Ülkenin görünümünü uydudan değiştirebilecek herhangi bir doğal afetin uzun vadeli sonuçları olacaktır. İle birlikte 33 Devam eden selden etkilenen 16 ilçede 118 milyonu çocuk olmak üzere bir milyon insan, sayıları hiçbir yerde durmayacak ve hasarı onarmak daha fazla para ve zaman alacak.
Seller Pakistan'ın en yoksul bölgelerini etkilediğinden, terör faaliyetlerinin ve ayrılıkçı grupların artması ihtimali büyük.
Ordu için, Aralık 2022'de askeri liderlik değişmeye hazırlanıyor. Ancak ordu gücünü her alanda sağlamlaştırdığı için, hiçbir yerde demokratik liderliğe yer vermeyecektir.

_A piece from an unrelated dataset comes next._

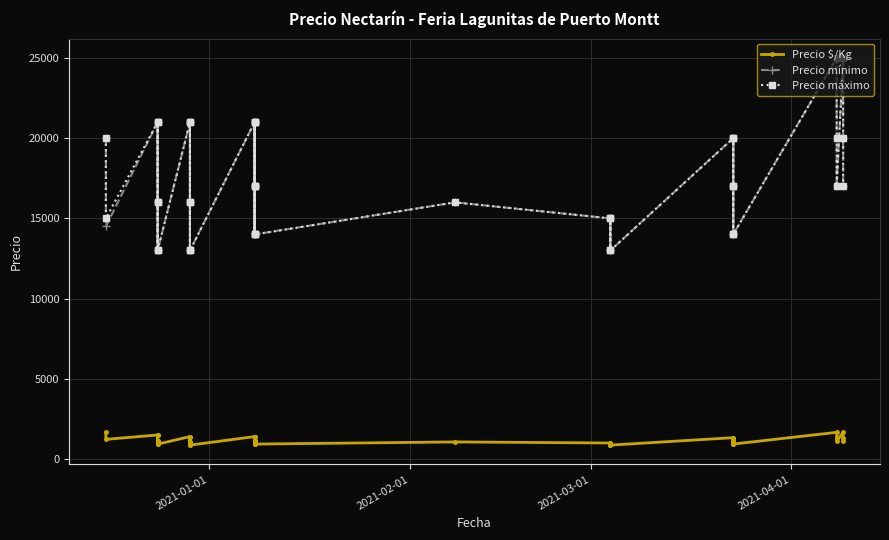

How many lines are shown in the chart?

3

220 milyonluk devasa nüfusuyla dikkat edilmesi gereken kritik nokta, Pakistan, hatta Rusya gibi büyük bir ülkenin dünya ekonomisinde büyük bir paya sahip olmasıdır. Bu yüzden küresel liderlik odadaki fili görmezden gelemez.
Bu sefer değil!
Sel basan Pakistan'da enflasyonun %300'ün üzerine çıkmasıyla ülkenin kat etmesi gereken uzun bir yol var.
Pakistan'ın ekonomik krizi Sri Lanka'nınkine eşit değil. Bunun nedeni, büyük bir nüfusa sahip, çöküşün eşiğindeki bir ülke, nükleer silahlara sahip olduğunda ve bir terör rahmi olduğunda, komşu ülkeler ve genel olarak dünya, ölmekte olan varlığını görmezden gelemez.